SYDNEY (Reuters) - Australia’s Qantas Airways Ltd (QAN.AX) and Air New Zealand (AIR.NZ) announced a codeshare deal on Friday, amid a redrawing of airline alliances in the region as booming tourism lifts carriers on both sides of the Tasman Sea to record profits.
The agreement covers 115 domestic routes in both countries, but not the trans-Tasman route where the respective flag carriers compete. It comes as domestic revenues fueled by fare hikes are driving profits, dividends and stock prices skyward.
The deal “leverages the strengths we each have in our home markets,” Qantas Chief Executive Alan Joyce said in a statement. Air New Zealand boss Christopher Luxon added that the two airlines “will continue to compete across all markets”.

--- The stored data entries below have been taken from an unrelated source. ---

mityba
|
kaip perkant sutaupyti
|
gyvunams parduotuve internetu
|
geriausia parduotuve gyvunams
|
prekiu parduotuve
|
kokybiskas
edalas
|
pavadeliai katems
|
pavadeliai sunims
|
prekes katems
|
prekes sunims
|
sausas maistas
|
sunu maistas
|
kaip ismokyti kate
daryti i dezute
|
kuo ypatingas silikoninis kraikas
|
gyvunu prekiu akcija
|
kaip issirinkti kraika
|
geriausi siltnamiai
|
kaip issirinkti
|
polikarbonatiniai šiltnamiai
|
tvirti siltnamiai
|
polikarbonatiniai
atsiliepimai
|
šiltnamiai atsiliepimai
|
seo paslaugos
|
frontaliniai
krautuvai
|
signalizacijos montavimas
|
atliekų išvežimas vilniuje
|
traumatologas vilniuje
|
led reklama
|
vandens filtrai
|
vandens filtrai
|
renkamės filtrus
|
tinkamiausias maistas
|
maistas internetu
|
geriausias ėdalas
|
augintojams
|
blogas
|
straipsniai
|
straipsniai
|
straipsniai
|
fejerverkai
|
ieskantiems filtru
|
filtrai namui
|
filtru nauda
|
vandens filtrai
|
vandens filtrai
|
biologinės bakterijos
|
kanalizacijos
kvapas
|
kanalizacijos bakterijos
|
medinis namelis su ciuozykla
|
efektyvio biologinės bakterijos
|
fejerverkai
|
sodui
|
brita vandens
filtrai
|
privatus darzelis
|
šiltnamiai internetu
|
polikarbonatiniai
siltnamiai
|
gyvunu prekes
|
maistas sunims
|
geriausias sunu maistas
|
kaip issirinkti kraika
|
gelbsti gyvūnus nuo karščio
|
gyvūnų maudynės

Both carriers have been cruising as international tourist numbers touch all-time highs and further stimulate domestic travel by catching internal flights - markets where the pair are entrenched - in both countries.
Qantas soared to a record profit in February, while Air New Zealand said it was headed for its second-highest annual profit ever.
The tie up also marks a shift in airline alliances as both Qantas and Air New Zealand have dropped or redrawn deals with Gulf carriers in recent months.
Qantas last year said it would drop flights to Emirates’ [EMIRA.UL] Dubai hub and re-establish its popular Singapore stopover for European flights, while Air New Zealand has ended at 7-year alliance with Virgin Australia Holdings (VAH.AX).
It will likely cost Virgin domestic customers in Australia, since passengers flying in with Air New Zealand would now be more likely to stick with its new codeshare partner, Sondal Bensan, an analyst at Qantas’ biggest shareholder, BT Investment Management, wrote in an email.
“Good for Qantas, bad for Virgin,” he added.
Virgin was not immediately available for comment.
Air New Zealand shares were 4.5 percent higher at noon in New Zealand and Qantas shares were almost 1 percent higher in Australia, as both markets fell on Friday. Virgin shares, which are thinly traded and tightly held, dropped 4.4 percent.